* **Problem statement**: Copy the text lines of every item, swapping each occurrence of "Expert" for "Standard" and keeping everything else the same. Omit the pictures from your answer.

Page-level text extractions
######

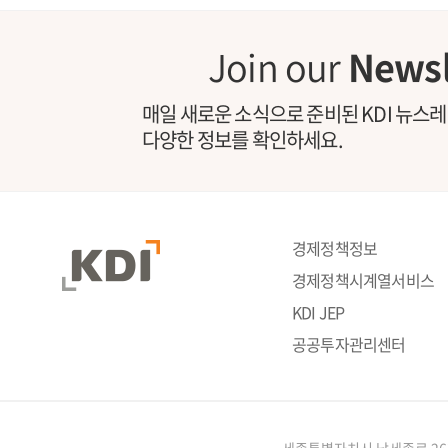
Join our
Newsl
매일 새로운 소식으로 준비된 KDI 뉴스
다양한 정보를 확인하세요.
경제정책정보
경제정책시계열서비스
KDI JEP
공공투자관리센터
세종특별자치시 남세종로 26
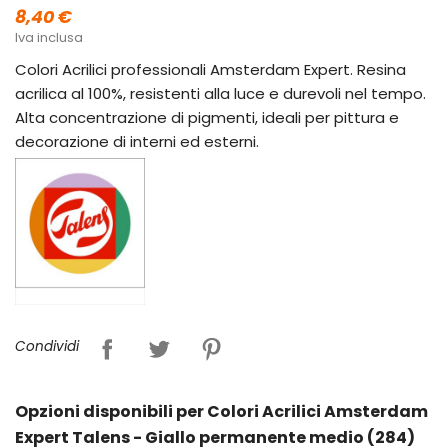
8,40 €
Iva inclusa
Colori Acrilici professionali Amsterdam Expert. Resina
acrilica al 100%, resistenti alla luce e durevoli nel tempo.
Alta concentrazione di pigmenti, ideali per pittura e
decorazione di interni ed esterni.
Condividi
Opzioni disponibili per Colori Acrilici Amsterdam
Expert Talens - Giallo permanente medio (284)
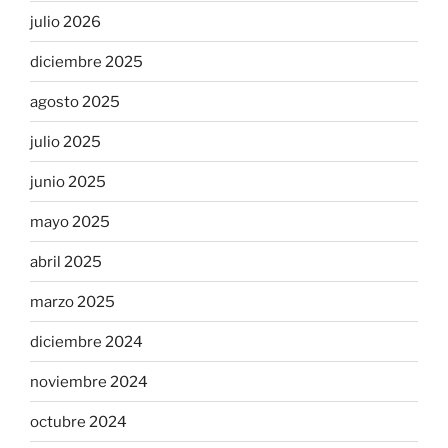
julio 2026
diciembre 2025
agosto 2025
julio 2025
junio 2025
mayo 2025
abril 2025
marzo 2025
diciembre 2024
noviembre 2024
octubre 2024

######

* **Reply**:
Join our
Newsl
매일 새로운 소식으로 준비된 KDI 뉴스
다양한 정보를 확인하세요.
경제정책정보
경제정책시계열서비스
KDI JEP
공공투자관리센터
세종특별자치시 남세종로 26
8,40 €
Iva inclusa
Colori Acrilici professionali Amsterdam Standard. Resina
acrilica al 100%, resistenti alla luce e durevoli nel tempo.
Alta concentrazione di pigmenti, ideali per pittura e
decorazione di interni ed esterni.
Condividi
Opzioni disponibili per Colori Acrilici Amsterdam
Standard Talens - Giallo permanente medio (284)
julio 2026
diciembre 2025
agosto 2025
julio 2025
junio 2025
mayo 2025
abril 2025
marzo 2025
diciembre 2024
noviembre 2024
octubre 2024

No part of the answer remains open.